The driver was now safe. But, the car remained on the pole. It was going to be a lengthy process to get the car down.
24 laps of the main event remained. Officials made the decision to leave the car on the pole and complete the rest of the race.
World of Outlaws officials on the sprint car stuck in the fence
“I’m sure Carlton [Reimers] and Mike [Hess] got together with the track and said, ‘Let’s finish this and take it down the right way,’” World Racing Group Chief Operating Officer Tom Deery said in an interview with SprintCarUnlimited.com.
“They had to get equipment [crane or lull] in to get it down. It took a couple of hours to get it.”
“In that set of circumstances, I was perfectly fine with the decision. Knowing how far back that fence is and the strength of what the rest of the fence was, the fence wasn’t compromised.”
“So, I thought it was the right thing to do. It was primarily to protect the guy’s equipment,” Deery concluded.

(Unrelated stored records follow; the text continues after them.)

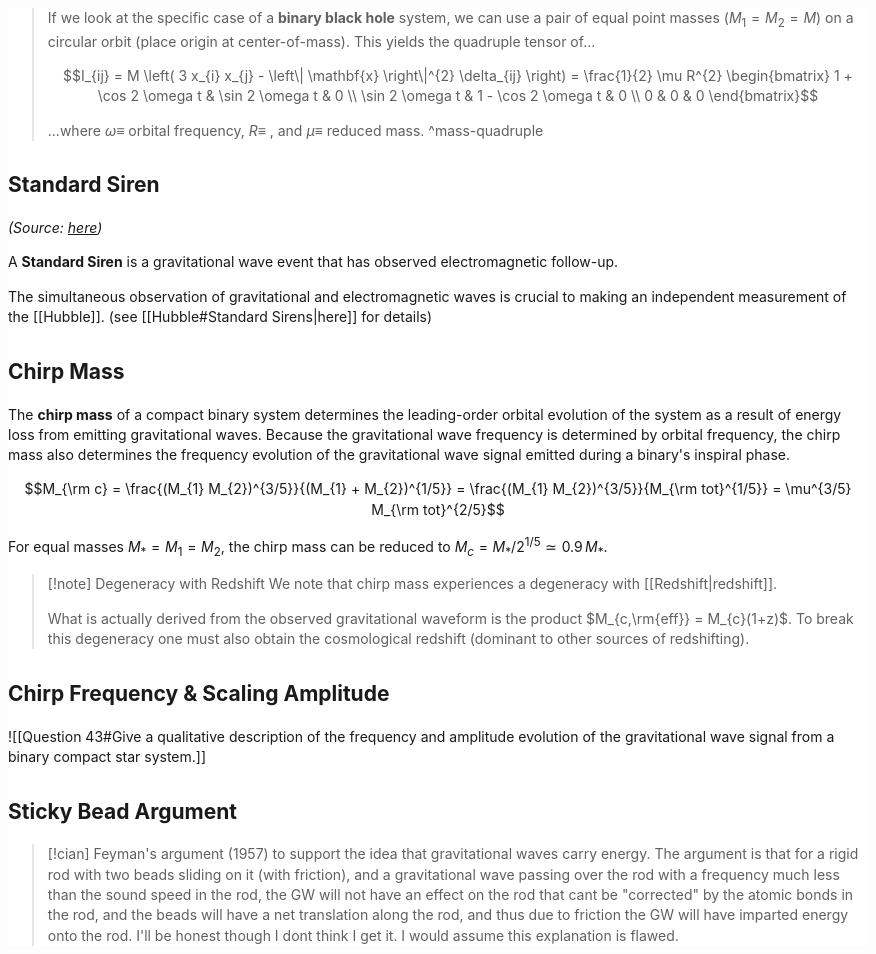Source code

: > If we look at the specific case of a **binary black hole** system, we can use a pair of equal point masses ($M_{1} = M_{2} = M$) on a circular orbit (place origin at center-of-mass). This yields the quadruple tensor of...
> 
> $$I_{ij} = M \left( 3 x_{i} x_{j} - \left\| \mathbf{x} \right\|^{2} \delta_{ij} \right) = \frac{1}{2} \mu R^{2} \begin{bmatrix} 1 + \cos 2 \omega t & \sin 2 \omega t & 0 \\ \sin 2 \omega t & 1 - \cos 2 \omega t & 0  \\ 0 & 0 & 0 \end{bmatrix}$$
> 
> ...where $\omega \equiv$ orbital frequency, $R \equiv$ , and $\mu \equiv$ reduced mass.
^mass-quadruple

## Standard Siren
*(Source: [here](https://www.preposterousuniverse.com/blog/2017/10/16/standard-sirens/))*

A **Standard Siren** is a gravitational wave event that has observed electromagnetic follow-up.

The simultaneous observation of gravitational and electromagnetic waves is crucial to making an independent measurement of the [[Hubble]]. (see [[Hubble#Standard Sirens|here]] for details)

## Chirp Mass

The **chirp mass** of a compact binary system determines the leading-order orbital evolution of the system as a result of energy loss from emitting gravitational waves. Because the gravitational wave frequency is determined by orbital frequency, the chirp mass also determines the frequency evolution of the gravitational wave signal emitted during a binary's inspiral phase.

$$M_{\rm c} = \frac{(M_{1} M_{2})^{3/5}}{(M_{1} + M_{2})^{1/5}} = \frac{(M_{1} M_{2})^{3/5}}{M_{\rm tot}^{1/5}} = \mu^{3/5} M_{\rm tot}^{2/5}$$

For equal masses $M_{*} = M_{1} = M_{2}$, the chirp mass can be reduced to $M_c = M_{*}/2^{1/5} \simeq 0.9\,M_{*}$.

> [!note] Degeneracy with Redshift
> We note that chirp mass experiences a degeneracy with [[Redshift|redshift]]. 
> 
> What is actually derived from the observed gravitational waveform is the product $M_{c,\rm{eff}} = M_{c}(1+z)$. To break this degeneracy one must also obtain the cosmological redshift (dominant to other sources of redshifting).

## Chirp Frequency & Scaling Amplitude

![[Question 43#Give a qualitative description of the frequency and amplitude evolution of the gravitational wave signal from a binary compact star system.]]

## Sticky Bead Argument

> [!cian] 
> Feyman's argument (1957) to support the idea that gravitational waves carry energy. The argument is that for a rigid rod with two beads sliding on it (with friction), and a gravitational wave passing over the rod with a frequency much less than the sound speed in the rod, the GW will not have an effect on the rod that cant be "corrected" by the atomic bonds in the rod, and the beads will have a net translation along the rod, and thus due to friction the GW will have imparted energy onto the rod. I'll be honest though I dont think I get it. I would assume this explanation is flawed.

Drivers comment on racing with a sprint car stuck on the fence
The drivers sat on the race track with the red flag displayed. Officials eventually made the call to go back racing. Some of the drivers were confused, as a sprint car still remained on the fence.
Brent Marks: “We were all standing on the track, and Mike came around and was like, ‘Get back in, we’re going racing,’” Brent Marks said.
“We were like, ‘You’re going to leave the car in the fence?’ He was like, ‘This is for real.’ “
“Yeah, I don’t know. I guess the insurance at the track doesn’t care about that stuff, so that’s on them. I mean, I would be like, ‘That’s dumb.’ Then again, I guess they didn’t have a way to get the car down, so what do you do? I probably wouldn’t have run it with that car there if I was in charge of it.”
Daryn Pittman: “The biggest issue is that wall where the car was, you can hit the bottom of it pretty good,” Pittman said. “If one of those poles breaks, you have a car get dislodged and fall 30 feet on top of you.
“I think the fact that it was a local car played into their decision. If that was an Outlaw car, I mean, you can’t just leave it up there. Looking at it, I’m not sure that car couldn’t have rejoined the race if they could’ve gotten it down.
“Truthfully, what other decision could they have done other than to take a really, really long time to get it down, but I’m not sold on the decision that we needed to keep racing with that up there. I don’t think that was the smartest decision.”